● Source information:

[Start of Attachment]

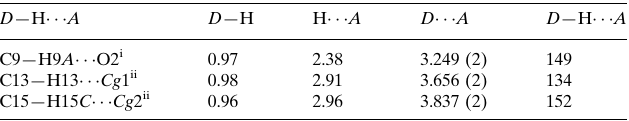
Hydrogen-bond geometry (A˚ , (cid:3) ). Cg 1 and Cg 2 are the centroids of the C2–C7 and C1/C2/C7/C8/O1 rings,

[End of Attachment]
[Start of Attachment]

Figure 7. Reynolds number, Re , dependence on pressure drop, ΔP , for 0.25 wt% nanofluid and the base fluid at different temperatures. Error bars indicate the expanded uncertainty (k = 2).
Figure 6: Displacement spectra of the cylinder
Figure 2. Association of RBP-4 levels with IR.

[End of Attachment]

● Aim of the task:
Return only the part of the records above that opens with the line containing "Figure 6: Displacement" and closes with the line containing "Figure 2. Association", ends included.

● Output:
Figure 6: Displacement spectra of the cylinder
Figure 2. Association of RBP-4 levels with IR.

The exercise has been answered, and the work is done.